Obiettivo del compito =
Ricopia senza modifiche la parte del brano sulla pressione fiscale che comincia con "Pressione fiscale in" e finisce con "nel periodo 2020-2021.".

──────── Brano proposto

Pressione fiscale in Italia e Danimarca: un confronto tra le più alte d’Europa

In Italia, la discussione sulla pressione fiscale reale è sempre stata centrale nei dibattiti sulla politica economica, soprattutto considerando il suo impatto su cittadini e aziende. Nonostante un calo dal picco del 49,8% nel 2013 al 47,6% nel 2021, l’Italia resta uno dei paesi con la pressione fiscale più elevata in Europa, ben sopra la media dell’Unione Europea che si attesta al 40,4%. Questo trend di riduzione è dovuto principalmente alla diminuzione dell’economia sommersa, che ha registrato una significativa contrazione passando dal 13% del PIL nel 2014 al 10,5% nel periodo 2020-2021.

Questo cambiamento evidenzia l’efficacia delle misure adottate per combattere l’evasione fiscale, ma pone anche l’Italia in una posizione delicata per quanto riguarda il ceto medio, particolarmente colpito da questa alta pressione fiscale. La Fondazione nazionale dei commercialisti ha sottolineato che, nonostante la pressione fiscale ufficiale sia già elevata, quella reale è ancora superiore di circa cinque punti percentuali a causa dell’economia sommersa.

────────────────
──────── I dati

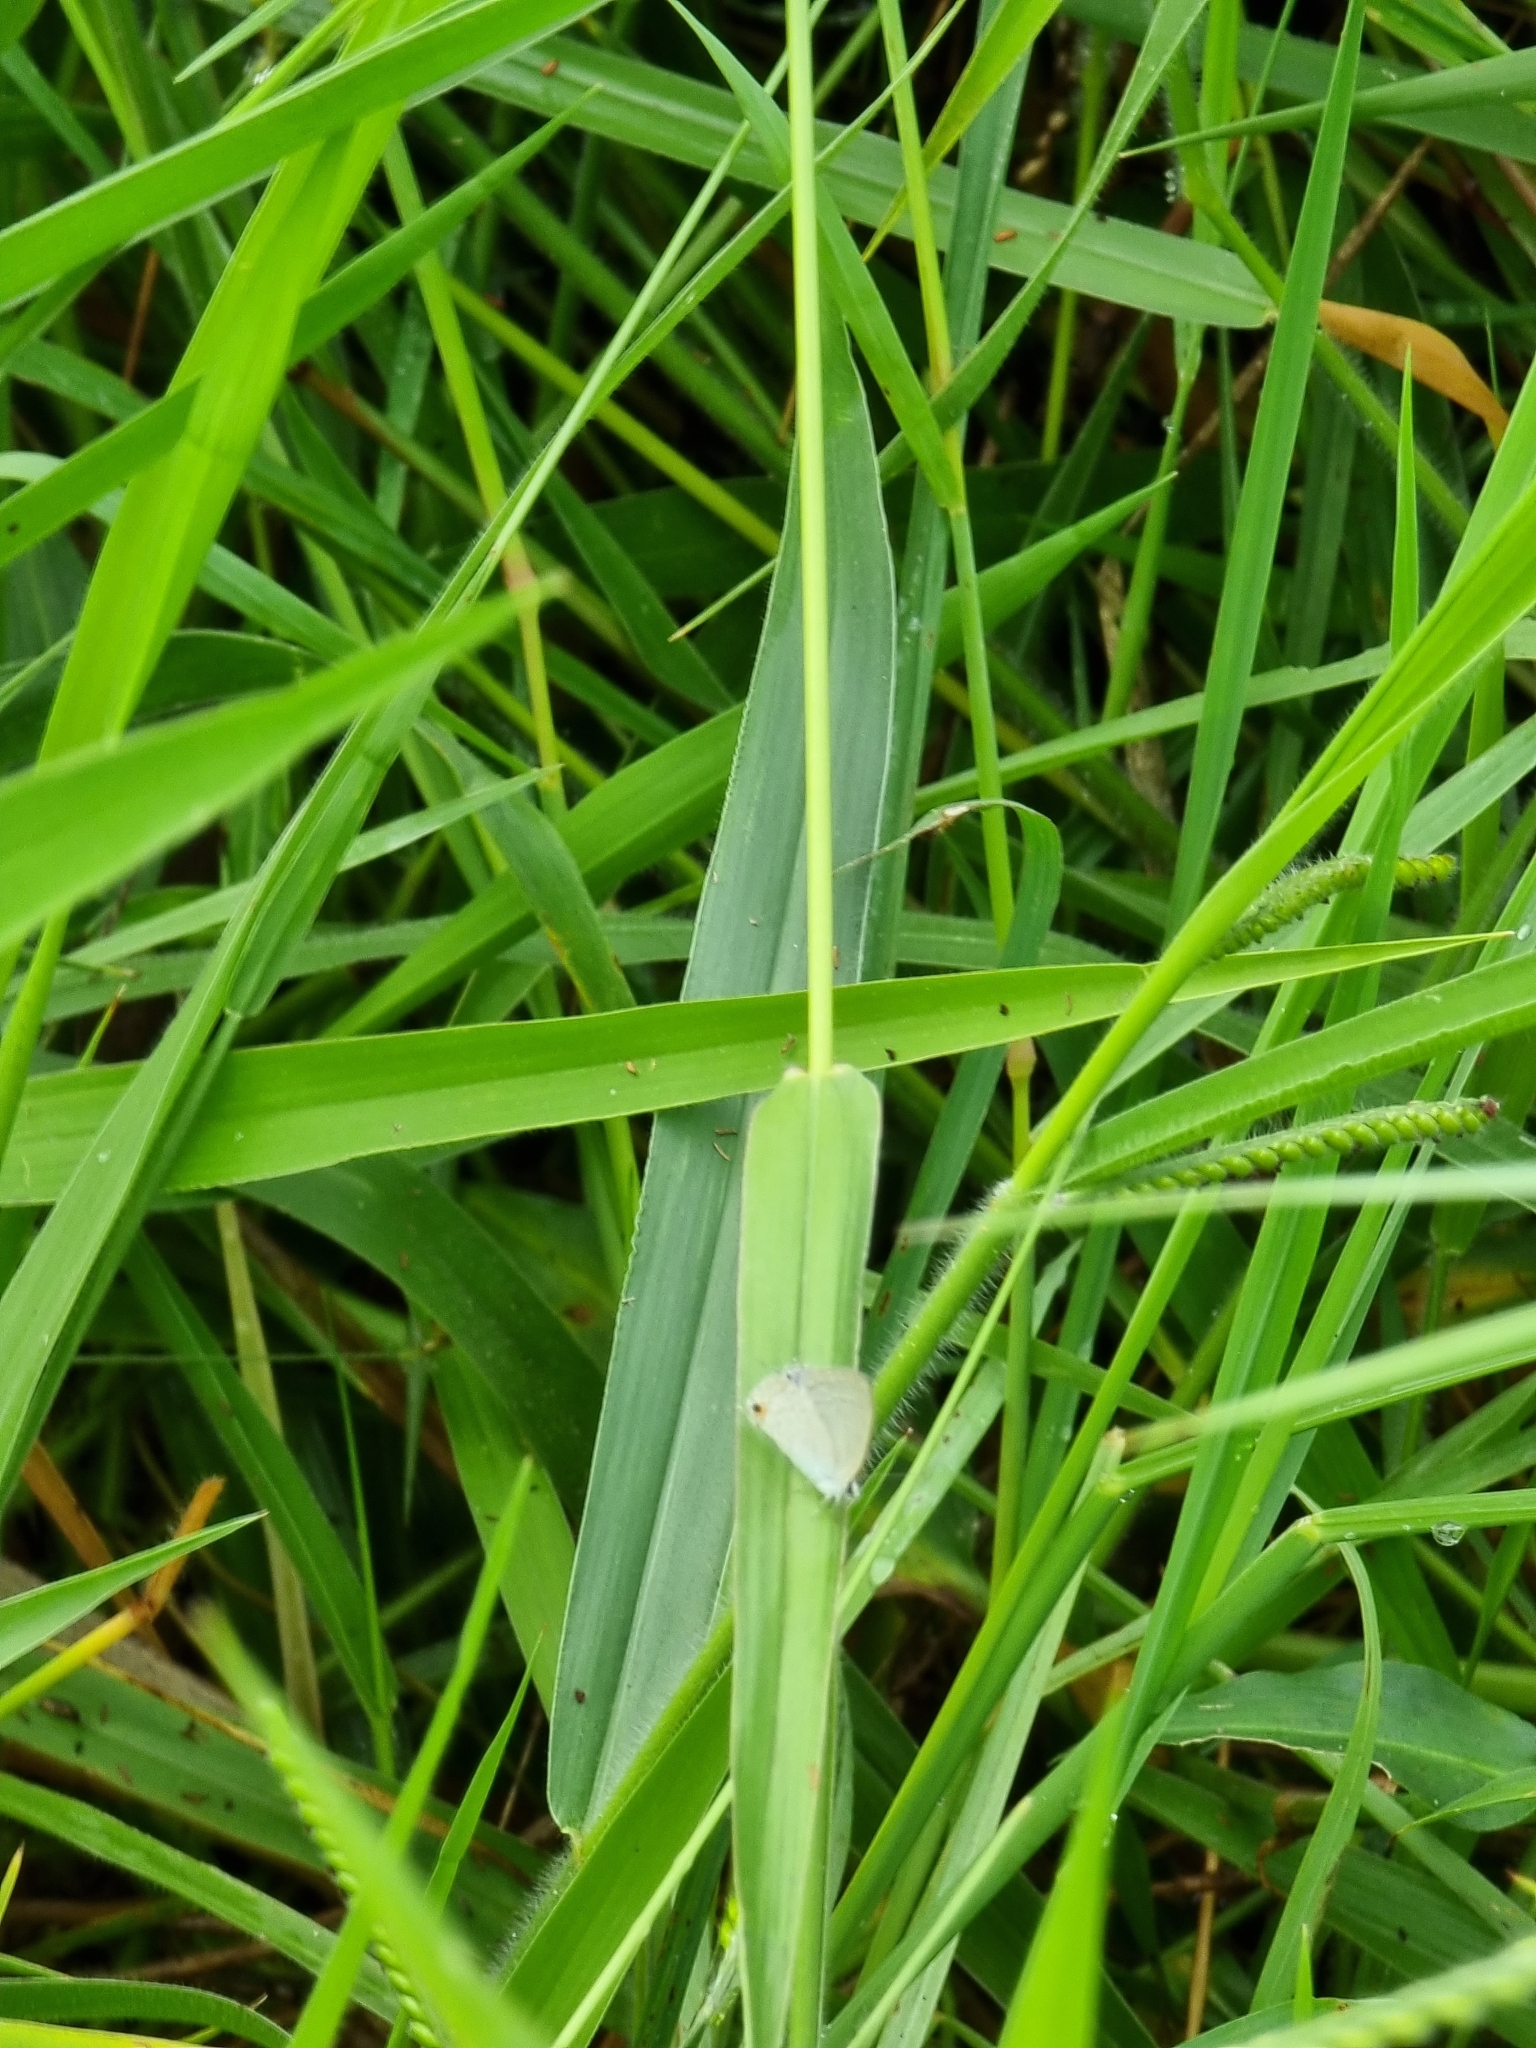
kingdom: Animalia
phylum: Arthropoda
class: Insecta
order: Lepidoptera
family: Lycaenidae
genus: Catochrysops
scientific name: Catochrysops panormus
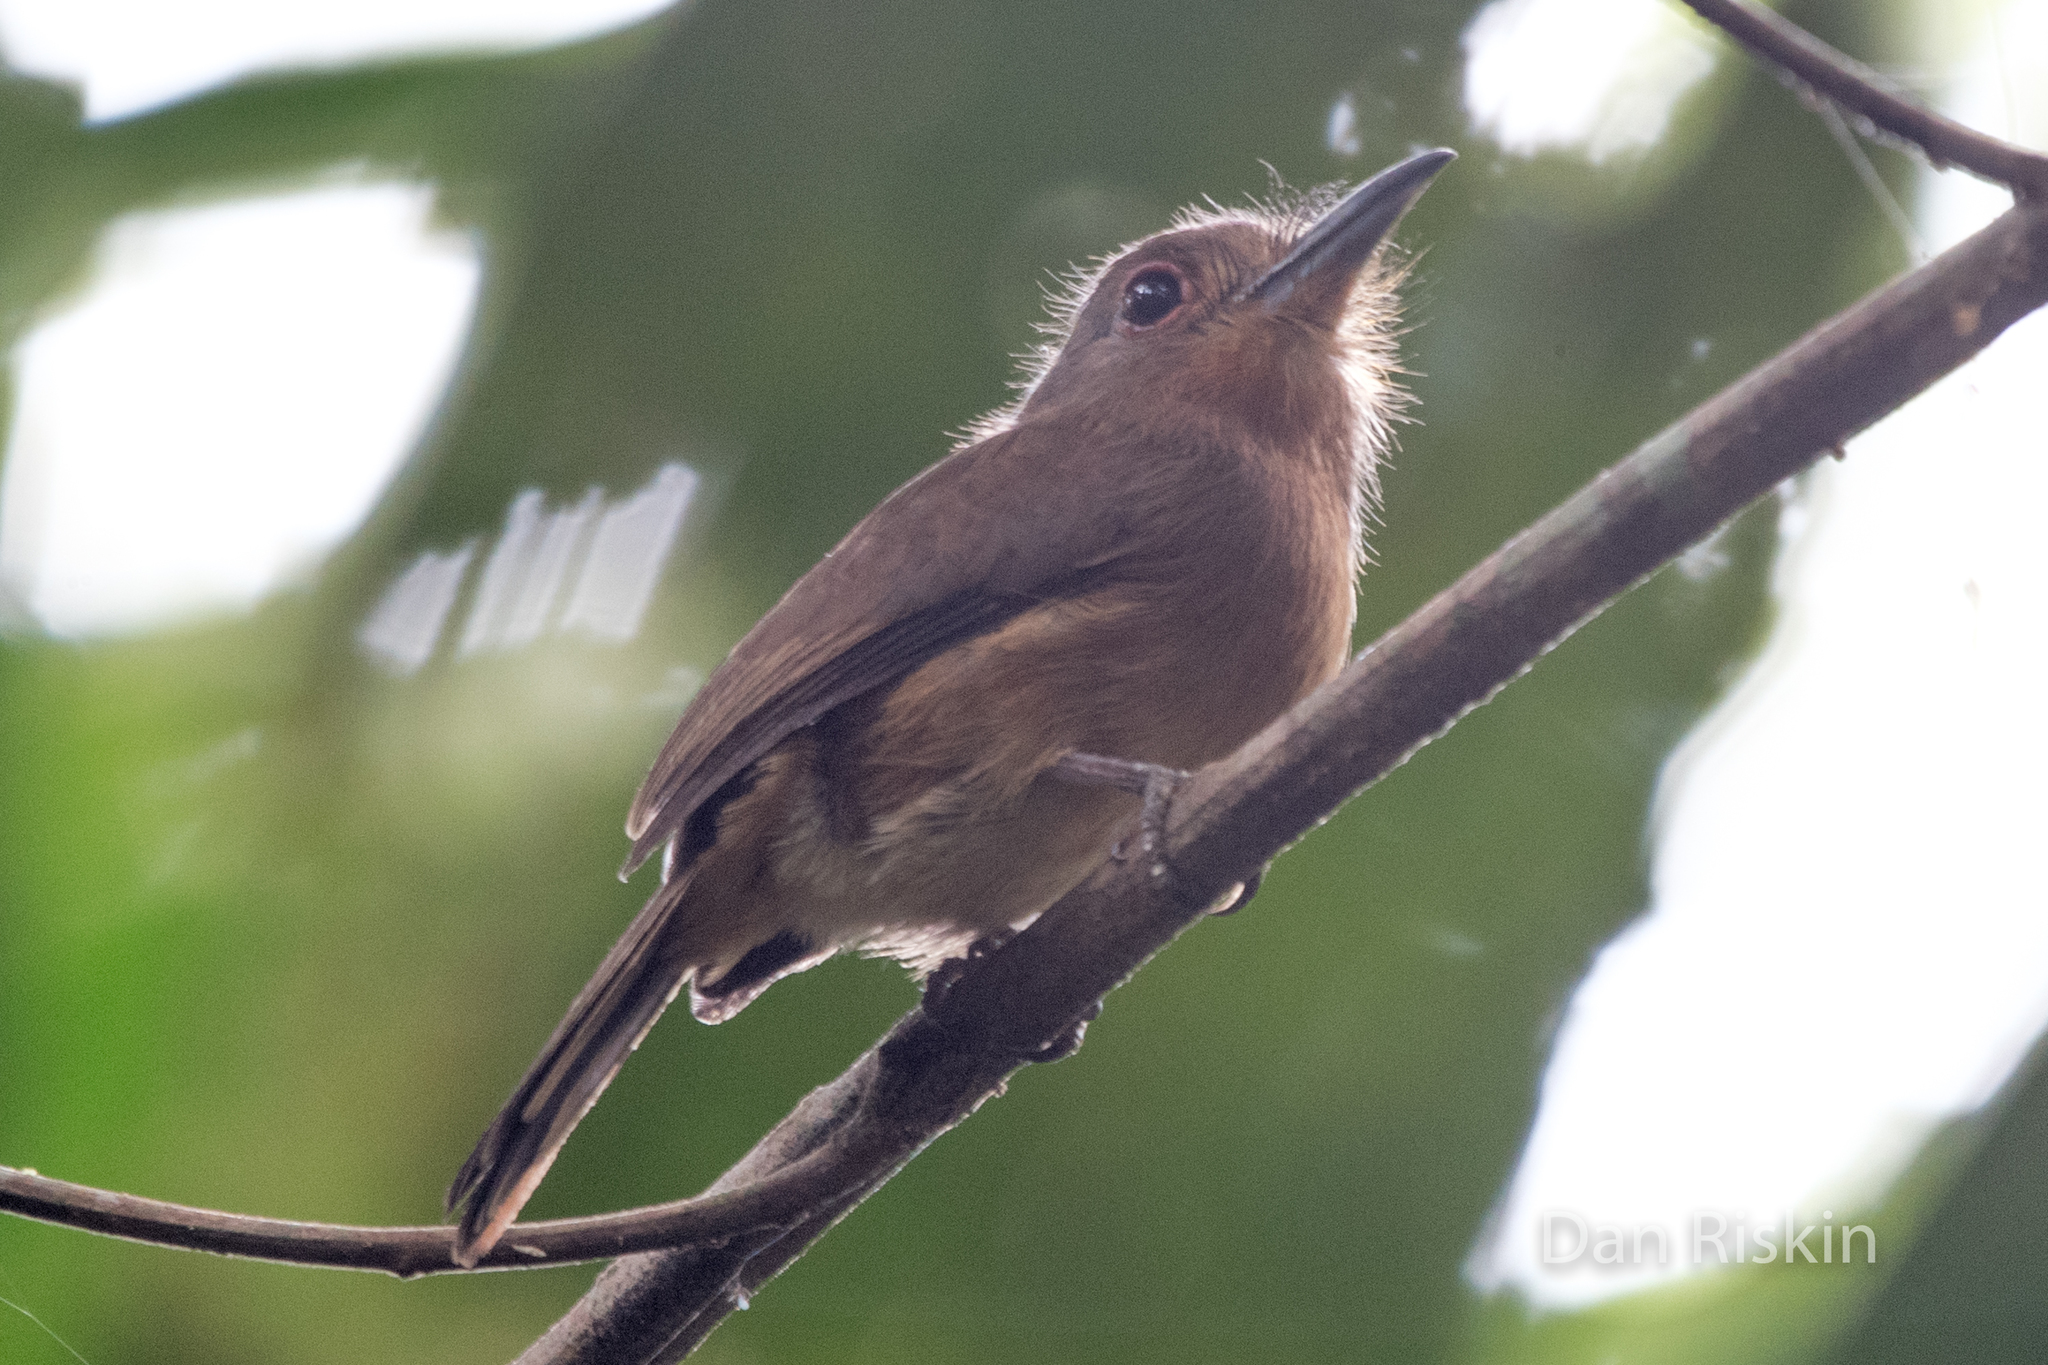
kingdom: Animalia
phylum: Chordata
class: Aves
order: Piciformes
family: Bucconidae
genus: Nonnula
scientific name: Nonnula brunnea
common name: Brown nunlet
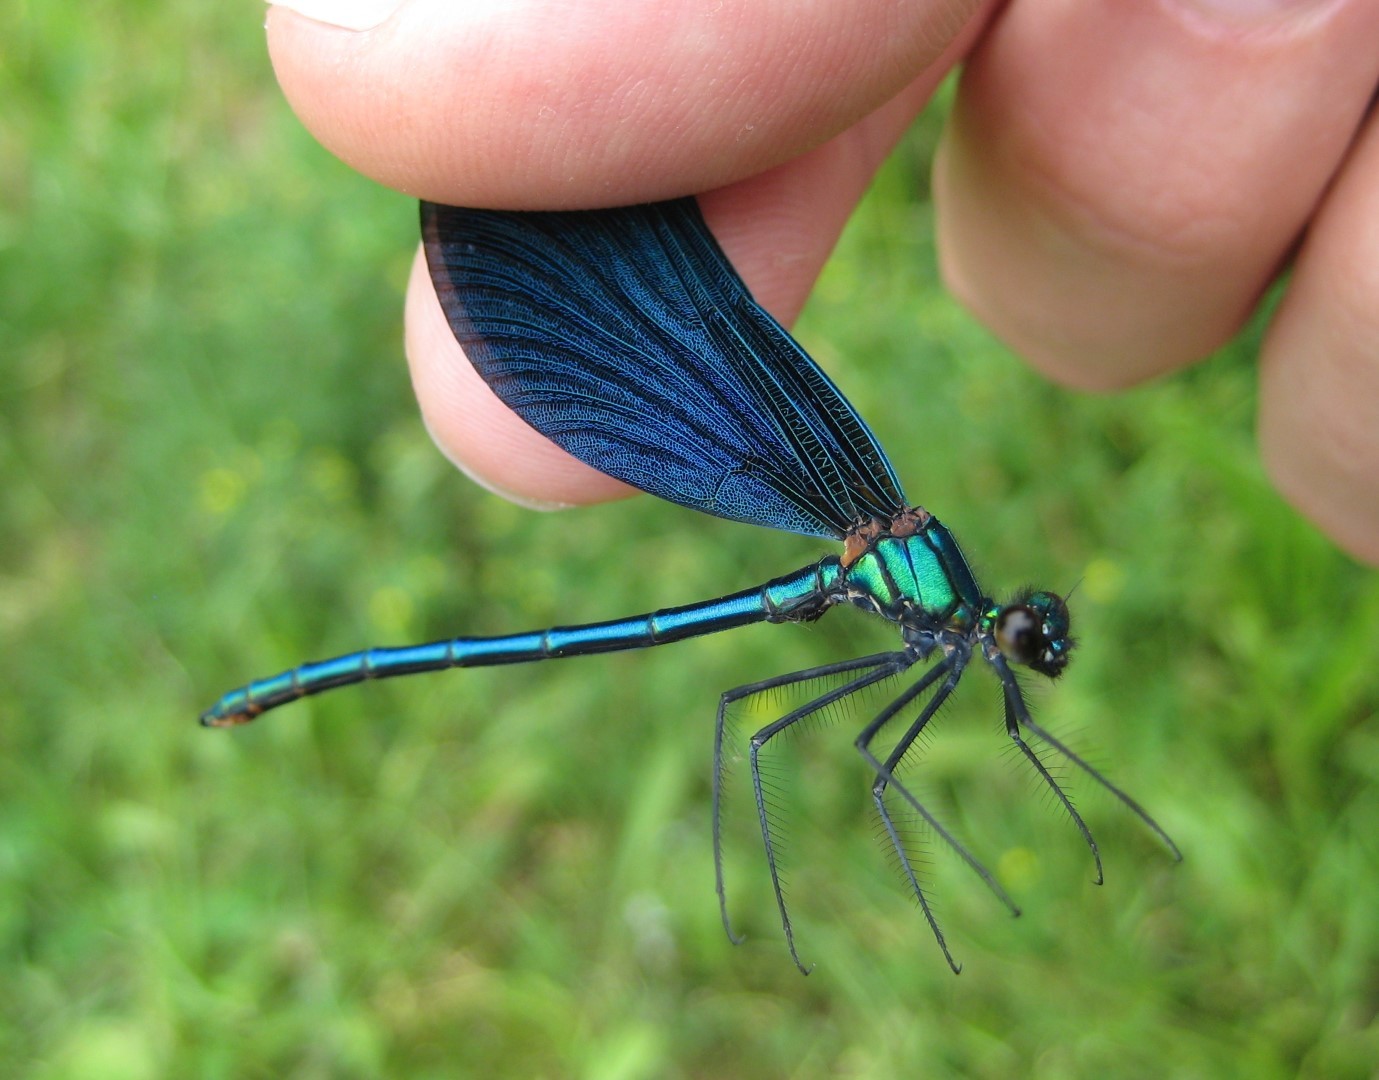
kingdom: Animalia
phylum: Arthropoda
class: Insecta
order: Odonata
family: Calopterygidae
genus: Calopteryx
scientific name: Calopteryx virgo
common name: Beautiful demoiselle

────────────────

Soluzione =
Pressione fiscale in Italia e Danimarca: un confronto tra le più alte d’Europa

In Italia, la discussione sulla pressione fiscale reale è sempre stata centrale nei dibattiti sulla politica economica, soprattutto considerando il suo impatto su cittadini e aziende. Nonostante un calo dal picco del 49,8% nel 2013 al 47,6% nel 2021, l’Italia resta uno dei paesi con la pressione fiscale più elevata in Europa, ben sopra la media dell’Unione Europea che si attesta al 40,4%. Questo trend di riduzione è dovuto principalmente alla diminuzione dell’economia sommersa, che ha registrato una significativa contrazione passando dal 13% del PIL nel 2014 al 10,5% nel periodo 2020-2021.